“All Cheerleaders Die” is super queer



If you are expecting the new zombie horror film All Cheerleaders Die to be just another horror porny, cheer-splotation flick, then you may need a dose of team spirit. If you ever watched Bring it On and thought, “This film could use more zombies and lesbian witches” then you are welcome to my movie night anytime. Bring the pizza rolls.

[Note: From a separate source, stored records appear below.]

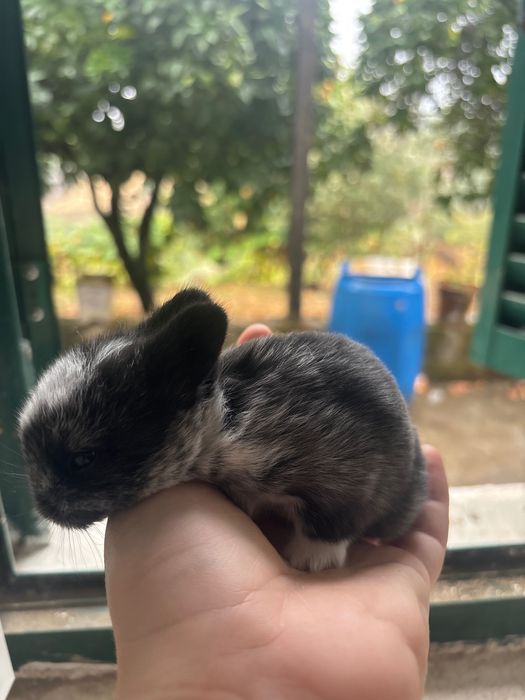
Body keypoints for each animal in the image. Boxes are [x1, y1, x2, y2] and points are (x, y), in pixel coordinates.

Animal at [18, 288, 427, 572]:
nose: (43, 509)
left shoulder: (347, 480)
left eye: (83, 459)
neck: (222, 425)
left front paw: (309, 559)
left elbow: (332, 523)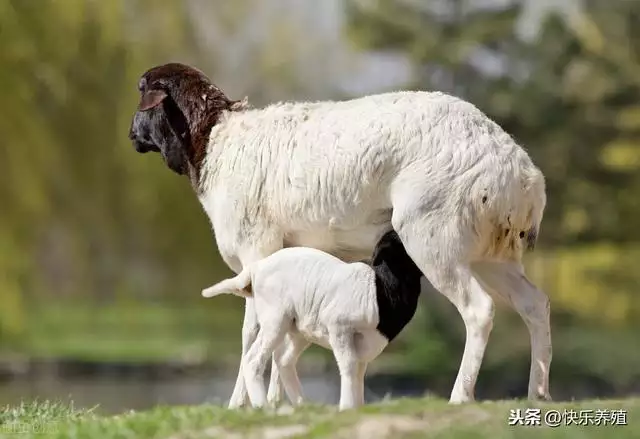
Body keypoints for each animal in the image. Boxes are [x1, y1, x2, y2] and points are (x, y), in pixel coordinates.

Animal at [202, 232, 424, 410]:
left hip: (299, 330)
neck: (379, 288)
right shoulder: (339, 328)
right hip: (275, 321)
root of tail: (256, 268)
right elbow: (349, 365)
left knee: (283, 360)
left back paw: (303, 405)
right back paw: (263, 407)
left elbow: (359, 373)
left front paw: (357, 408)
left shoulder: (364, 346)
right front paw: (346, 408)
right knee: (253, 360)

The film begins with shy filmmaker Maddy (played by the lovely and understated Caitlin Stasey) making a documentary about the different cliques at her school. During her day of filming with Queen Bee and cheerleading captain Alexis, a tragedy occurs that alters the lives of everyone at school. Let’s just say that the Chekhov’s gun in this movie is a pair of pompoms. A few months later, Maddy surprises everyone by trying out for the cheerleading squad, and making the team. However, Maddy’s real motives for joining the squad and befriending her fellow cheerleaders, soon become clear.

While All Cheerleaders Die has the hallmarks of your standard B horror movie (cheesy special effects, gore, gratuitous nudity) it has one thing that really sets it apart.

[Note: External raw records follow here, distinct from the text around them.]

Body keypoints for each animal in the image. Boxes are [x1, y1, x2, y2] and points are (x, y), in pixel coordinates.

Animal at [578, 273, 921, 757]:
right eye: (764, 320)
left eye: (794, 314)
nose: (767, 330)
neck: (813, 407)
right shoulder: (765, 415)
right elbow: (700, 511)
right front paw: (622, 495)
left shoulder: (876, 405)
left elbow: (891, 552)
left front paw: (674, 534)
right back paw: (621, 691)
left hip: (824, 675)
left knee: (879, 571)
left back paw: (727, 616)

This movie is super queer.


No, it’s not specifically a lesbian movie, but three of the leading characters are queer ladies. Here’s where it gets good, and where All Cheerleaders Die kicks a lot of horror tropes right in the face: their queerness does not exist to titillate any of the male characters…or male audience members for that matter. It’s simply part of the story, and drives certain pivotal plot points.


I found it interesting that mainstream media has not really picked up on the queer factor in the movie. It made me wonder if perhaps the film does its job so well that the lady-loving scenes just feel like any other horror romance component, or if mainstream media simply doesn’t know how to address it. Is it easier to leave out any discussion of the matter because it feels different from what we’ve come to expect from horror films? I’d really love it if All Cheerleaders Die could spark conversation about the complex nature of female sexuality, and lesbian love as part of the redemptive storyline.

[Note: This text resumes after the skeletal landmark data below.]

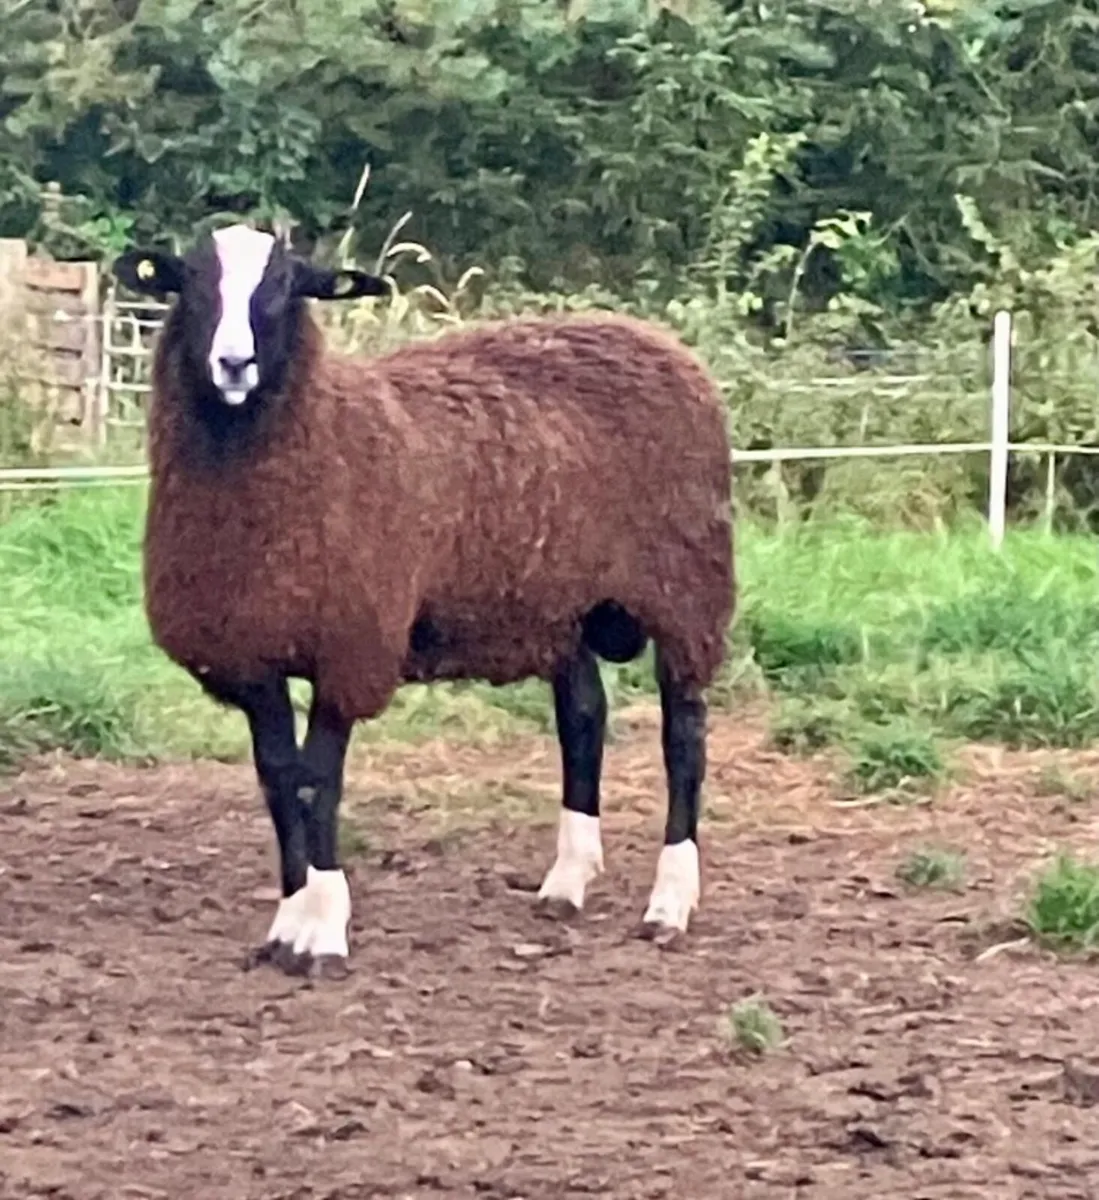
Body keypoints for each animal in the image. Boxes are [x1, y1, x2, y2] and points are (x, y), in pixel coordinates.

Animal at [112, 222, 735, 977]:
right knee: (584, 716)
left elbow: (318, 781)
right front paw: (286, 922)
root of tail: (655, 338)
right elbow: (278, 781)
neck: (321, 438)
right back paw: (566, 883)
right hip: (558, 604)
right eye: (194, 283)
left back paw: (669, 903)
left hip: (686, 592)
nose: (234, 364)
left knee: (684, 737)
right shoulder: (251, 655)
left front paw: (323, 930)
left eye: (285, 287)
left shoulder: (351, 648)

In addition to boldly going there, All Cheerleaders Die is a lot of fun. The script by Lucky McKee (who also wrote the queer leaning horror film May) and Chris Siverston is smart and witty. The cast is great with stand out performances by the aforementioned Caitlyn Stacey, and Sianoa Smit-McPhee as the powerful, and lovesick Wiccan Leena.

All Cheerleaders Die is available on VOD and in select theaters on June 13.